If it had been just me, I would have simply resigned myself to the delay. Not Shobhit -- and I have to admit, this is actually something I could learn from him: go to the gate and ask if you can get on an earlier flight. Which Shobhit did no less than three times, after being told twice that they couldn't do anything at all until they knew when flights would be given the go-ahead again. Still, his relentless persistence about this got us on that earlier flight, which easily filled up otherwise. Had he been less persistent, other people on delayed flights may have gotten in ahead of us and kept us from making it on that plane.

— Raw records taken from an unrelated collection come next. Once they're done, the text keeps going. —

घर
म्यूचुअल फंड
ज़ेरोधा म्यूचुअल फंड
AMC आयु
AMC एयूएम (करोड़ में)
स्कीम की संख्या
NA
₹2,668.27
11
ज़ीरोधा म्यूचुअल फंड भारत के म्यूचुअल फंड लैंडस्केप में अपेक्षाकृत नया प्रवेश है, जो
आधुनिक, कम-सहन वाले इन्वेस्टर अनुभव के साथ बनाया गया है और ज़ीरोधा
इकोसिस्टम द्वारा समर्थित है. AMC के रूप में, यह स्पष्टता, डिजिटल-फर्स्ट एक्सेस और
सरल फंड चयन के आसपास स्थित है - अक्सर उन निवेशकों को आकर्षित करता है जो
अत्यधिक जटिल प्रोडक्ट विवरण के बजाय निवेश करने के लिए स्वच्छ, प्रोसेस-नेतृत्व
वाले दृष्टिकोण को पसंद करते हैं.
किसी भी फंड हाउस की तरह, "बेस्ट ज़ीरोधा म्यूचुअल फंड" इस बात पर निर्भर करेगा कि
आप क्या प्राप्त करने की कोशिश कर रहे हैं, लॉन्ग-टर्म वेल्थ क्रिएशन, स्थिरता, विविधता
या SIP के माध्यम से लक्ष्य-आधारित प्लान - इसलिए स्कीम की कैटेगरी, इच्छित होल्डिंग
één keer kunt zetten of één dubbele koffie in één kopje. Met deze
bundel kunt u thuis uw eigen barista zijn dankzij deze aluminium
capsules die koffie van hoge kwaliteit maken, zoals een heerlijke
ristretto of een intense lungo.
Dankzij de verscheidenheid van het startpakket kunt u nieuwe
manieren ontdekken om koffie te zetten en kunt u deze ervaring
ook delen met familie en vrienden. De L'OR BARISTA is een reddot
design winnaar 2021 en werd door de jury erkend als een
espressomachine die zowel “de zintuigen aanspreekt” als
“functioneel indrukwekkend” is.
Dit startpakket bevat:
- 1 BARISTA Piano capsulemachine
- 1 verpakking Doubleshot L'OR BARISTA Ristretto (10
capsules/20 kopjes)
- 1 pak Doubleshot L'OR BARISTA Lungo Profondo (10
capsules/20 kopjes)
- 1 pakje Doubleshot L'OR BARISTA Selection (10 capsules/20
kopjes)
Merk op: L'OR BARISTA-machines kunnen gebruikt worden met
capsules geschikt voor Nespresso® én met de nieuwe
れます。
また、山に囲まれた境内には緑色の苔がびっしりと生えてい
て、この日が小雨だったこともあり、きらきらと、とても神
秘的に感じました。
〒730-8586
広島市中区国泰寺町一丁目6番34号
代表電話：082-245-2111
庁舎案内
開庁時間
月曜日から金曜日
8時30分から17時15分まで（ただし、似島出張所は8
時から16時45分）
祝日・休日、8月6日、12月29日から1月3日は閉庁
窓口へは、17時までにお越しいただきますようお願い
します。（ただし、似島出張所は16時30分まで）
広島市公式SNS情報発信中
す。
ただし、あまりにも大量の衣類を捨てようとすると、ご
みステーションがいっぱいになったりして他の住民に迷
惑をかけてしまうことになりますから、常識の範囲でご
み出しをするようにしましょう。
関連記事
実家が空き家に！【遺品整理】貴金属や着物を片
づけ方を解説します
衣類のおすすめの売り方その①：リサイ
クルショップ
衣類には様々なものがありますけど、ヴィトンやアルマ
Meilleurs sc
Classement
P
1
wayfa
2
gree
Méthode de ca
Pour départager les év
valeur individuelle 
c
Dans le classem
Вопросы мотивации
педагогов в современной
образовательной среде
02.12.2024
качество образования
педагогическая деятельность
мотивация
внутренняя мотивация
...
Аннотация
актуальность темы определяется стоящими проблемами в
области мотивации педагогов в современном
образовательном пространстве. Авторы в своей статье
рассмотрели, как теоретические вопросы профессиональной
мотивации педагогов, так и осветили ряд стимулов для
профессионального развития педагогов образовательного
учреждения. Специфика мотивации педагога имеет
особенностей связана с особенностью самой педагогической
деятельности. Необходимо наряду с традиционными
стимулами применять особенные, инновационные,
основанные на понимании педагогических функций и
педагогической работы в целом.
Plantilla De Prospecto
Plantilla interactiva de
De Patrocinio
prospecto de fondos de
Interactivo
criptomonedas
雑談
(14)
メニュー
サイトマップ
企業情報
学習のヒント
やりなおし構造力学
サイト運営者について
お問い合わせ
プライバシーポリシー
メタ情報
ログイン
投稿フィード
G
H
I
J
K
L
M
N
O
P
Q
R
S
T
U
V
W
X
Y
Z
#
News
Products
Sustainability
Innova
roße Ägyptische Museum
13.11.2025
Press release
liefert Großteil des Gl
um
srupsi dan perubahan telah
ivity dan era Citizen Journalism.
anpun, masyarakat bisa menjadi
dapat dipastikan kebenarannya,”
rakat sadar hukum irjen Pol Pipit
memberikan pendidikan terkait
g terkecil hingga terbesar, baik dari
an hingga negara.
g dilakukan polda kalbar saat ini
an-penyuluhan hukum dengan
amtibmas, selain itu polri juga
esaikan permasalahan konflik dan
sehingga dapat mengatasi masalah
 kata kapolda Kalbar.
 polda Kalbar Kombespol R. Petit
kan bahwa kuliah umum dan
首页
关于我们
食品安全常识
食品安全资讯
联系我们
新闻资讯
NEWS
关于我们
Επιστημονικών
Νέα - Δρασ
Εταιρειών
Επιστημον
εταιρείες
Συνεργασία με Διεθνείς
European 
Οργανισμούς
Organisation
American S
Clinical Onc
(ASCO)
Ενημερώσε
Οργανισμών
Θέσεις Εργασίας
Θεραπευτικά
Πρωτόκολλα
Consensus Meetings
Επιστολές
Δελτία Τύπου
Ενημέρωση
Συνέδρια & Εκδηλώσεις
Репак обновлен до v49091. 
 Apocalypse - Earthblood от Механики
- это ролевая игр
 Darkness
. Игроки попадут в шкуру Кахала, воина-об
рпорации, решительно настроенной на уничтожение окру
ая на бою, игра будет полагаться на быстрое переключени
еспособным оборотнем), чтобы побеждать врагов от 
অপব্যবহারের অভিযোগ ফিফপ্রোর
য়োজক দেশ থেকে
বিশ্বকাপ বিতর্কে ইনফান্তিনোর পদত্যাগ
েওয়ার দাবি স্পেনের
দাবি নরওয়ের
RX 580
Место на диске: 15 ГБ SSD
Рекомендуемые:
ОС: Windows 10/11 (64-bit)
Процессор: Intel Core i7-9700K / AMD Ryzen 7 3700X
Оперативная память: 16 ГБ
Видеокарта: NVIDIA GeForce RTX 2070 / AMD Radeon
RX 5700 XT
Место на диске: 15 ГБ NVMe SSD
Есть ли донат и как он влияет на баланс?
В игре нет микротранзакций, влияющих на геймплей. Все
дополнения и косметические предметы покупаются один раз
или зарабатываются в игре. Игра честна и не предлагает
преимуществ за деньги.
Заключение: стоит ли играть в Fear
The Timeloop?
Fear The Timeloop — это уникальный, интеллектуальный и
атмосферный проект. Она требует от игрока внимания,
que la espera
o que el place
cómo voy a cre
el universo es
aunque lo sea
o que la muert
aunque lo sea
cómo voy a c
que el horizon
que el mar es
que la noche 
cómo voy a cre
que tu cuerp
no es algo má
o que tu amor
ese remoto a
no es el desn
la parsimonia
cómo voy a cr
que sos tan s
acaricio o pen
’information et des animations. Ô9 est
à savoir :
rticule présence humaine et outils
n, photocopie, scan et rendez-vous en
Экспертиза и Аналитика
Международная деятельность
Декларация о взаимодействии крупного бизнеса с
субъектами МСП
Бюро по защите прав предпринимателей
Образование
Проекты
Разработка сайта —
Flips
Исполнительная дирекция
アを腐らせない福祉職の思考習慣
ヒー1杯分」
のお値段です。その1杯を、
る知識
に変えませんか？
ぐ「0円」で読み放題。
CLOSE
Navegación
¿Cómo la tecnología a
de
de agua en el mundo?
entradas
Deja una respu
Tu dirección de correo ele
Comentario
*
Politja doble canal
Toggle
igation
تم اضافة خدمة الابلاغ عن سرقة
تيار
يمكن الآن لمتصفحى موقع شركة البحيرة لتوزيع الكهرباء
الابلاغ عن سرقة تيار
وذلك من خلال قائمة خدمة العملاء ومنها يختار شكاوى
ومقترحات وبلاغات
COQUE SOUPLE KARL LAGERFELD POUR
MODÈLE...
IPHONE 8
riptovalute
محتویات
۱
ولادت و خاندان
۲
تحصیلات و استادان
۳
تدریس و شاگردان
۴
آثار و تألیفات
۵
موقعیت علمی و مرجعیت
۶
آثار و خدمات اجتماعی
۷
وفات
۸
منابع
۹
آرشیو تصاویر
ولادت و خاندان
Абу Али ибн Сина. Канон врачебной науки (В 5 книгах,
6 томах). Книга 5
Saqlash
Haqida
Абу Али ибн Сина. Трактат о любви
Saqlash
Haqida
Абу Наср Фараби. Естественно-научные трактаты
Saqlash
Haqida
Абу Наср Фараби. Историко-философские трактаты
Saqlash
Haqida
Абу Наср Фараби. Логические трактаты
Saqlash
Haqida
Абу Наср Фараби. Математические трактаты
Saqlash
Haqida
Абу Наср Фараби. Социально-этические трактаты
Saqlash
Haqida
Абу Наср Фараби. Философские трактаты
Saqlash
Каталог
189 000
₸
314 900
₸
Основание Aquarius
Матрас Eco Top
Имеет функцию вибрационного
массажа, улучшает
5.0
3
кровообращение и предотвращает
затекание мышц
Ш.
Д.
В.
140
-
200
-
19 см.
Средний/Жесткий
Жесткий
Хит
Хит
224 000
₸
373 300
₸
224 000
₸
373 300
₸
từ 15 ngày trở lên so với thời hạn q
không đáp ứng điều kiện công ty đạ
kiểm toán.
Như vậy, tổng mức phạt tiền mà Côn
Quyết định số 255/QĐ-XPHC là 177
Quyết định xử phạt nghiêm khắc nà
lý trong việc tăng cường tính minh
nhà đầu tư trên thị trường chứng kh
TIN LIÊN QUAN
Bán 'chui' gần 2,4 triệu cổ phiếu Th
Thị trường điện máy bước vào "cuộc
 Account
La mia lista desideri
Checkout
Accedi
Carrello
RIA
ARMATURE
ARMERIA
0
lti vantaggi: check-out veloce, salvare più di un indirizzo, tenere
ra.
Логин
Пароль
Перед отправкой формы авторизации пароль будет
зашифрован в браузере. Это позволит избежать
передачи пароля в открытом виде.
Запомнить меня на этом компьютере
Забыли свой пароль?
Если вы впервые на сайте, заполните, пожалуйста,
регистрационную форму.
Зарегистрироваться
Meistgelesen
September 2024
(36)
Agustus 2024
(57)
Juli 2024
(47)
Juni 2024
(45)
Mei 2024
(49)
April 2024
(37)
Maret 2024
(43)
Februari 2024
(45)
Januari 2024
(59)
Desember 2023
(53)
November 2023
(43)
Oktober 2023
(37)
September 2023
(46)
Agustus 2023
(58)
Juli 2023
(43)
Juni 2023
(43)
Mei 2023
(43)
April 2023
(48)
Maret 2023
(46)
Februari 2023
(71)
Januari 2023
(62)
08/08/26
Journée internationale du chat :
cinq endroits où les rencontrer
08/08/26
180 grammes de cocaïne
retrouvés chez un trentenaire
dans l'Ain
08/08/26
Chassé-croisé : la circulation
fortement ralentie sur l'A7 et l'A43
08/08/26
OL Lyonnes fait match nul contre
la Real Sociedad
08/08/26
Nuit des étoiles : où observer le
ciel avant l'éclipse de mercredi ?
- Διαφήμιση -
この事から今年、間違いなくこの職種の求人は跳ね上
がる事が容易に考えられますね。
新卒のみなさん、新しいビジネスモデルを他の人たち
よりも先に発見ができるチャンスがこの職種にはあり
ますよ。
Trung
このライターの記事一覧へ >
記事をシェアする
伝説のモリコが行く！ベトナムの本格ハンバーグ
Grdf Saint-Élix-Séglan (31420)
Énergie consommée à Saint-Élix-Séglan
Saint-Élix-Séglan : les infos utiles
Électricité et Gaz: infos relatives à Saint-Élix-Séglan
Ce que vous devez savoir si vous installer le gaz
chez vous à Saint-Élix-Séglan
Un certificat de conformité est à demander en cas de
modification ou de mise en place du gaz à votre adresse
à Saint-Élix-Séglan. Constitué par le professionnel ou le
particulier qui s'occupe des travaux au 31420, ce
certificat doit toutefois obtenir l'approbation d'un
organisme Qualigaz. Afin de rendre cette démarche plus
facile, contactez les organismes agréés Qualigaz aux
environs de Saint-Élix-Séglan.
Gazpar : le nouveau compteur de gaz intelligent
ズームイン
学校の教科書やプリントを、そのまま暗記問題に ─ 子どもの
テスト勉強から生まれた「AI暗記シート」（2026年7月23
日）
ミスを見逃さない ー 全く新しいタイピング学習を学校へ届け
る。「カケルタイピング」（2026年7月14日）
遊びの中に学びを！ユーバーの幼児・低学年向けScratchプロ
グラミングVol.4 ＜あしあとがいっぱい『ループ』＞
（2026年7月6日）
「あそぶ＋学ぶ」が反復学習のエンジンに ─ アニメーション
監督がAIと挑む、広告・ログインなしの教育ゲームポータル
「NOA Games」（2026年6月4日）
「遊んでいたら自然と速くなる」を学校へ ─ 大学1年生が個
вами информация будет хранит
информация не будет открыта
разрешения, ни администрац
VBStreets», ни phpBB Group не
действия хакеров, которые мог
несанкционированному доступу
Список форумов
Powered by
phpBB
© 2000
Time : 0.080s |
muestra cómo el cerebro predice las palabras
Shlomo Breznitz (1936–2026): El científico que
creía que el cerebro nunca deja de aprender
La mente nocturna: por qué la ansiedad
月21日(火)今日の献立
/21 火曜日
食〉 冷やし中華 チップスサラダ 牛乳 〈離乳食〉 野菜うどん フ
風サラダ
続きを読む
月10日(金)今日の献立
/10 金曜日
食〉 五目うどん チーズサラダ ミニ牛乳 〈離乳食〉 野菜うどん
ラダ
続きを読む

We actually got out onto the tarmac at something like 12:45, but it took some time before we could actually take off because of the backed up traffic of outbound aircraft -- the same thing happened on Saturday. That's how, when I finally looked at the clock on my phone right after taking off, it said 1:05. And our originally scheduled flight was at 1:04 -- that flight didn't actually take off until at least an hour after we landed.
And from then on, we made incredibly good time, even on public transit getting home. We were home by 3:30. Shobhit and I made bagel sandwiches for a late lunch / early dinner, and he also made some raspberry banana bread -- he keeps making banana bread now that he's all into baking, each time bananas we have at home go ripe. Anyway, in no time I was deep into uploading my photos and then writing yesterday's entry.
Clearly this sort of epilogue entry isn't full of stuff quite as interesting about the weekend. Oh well!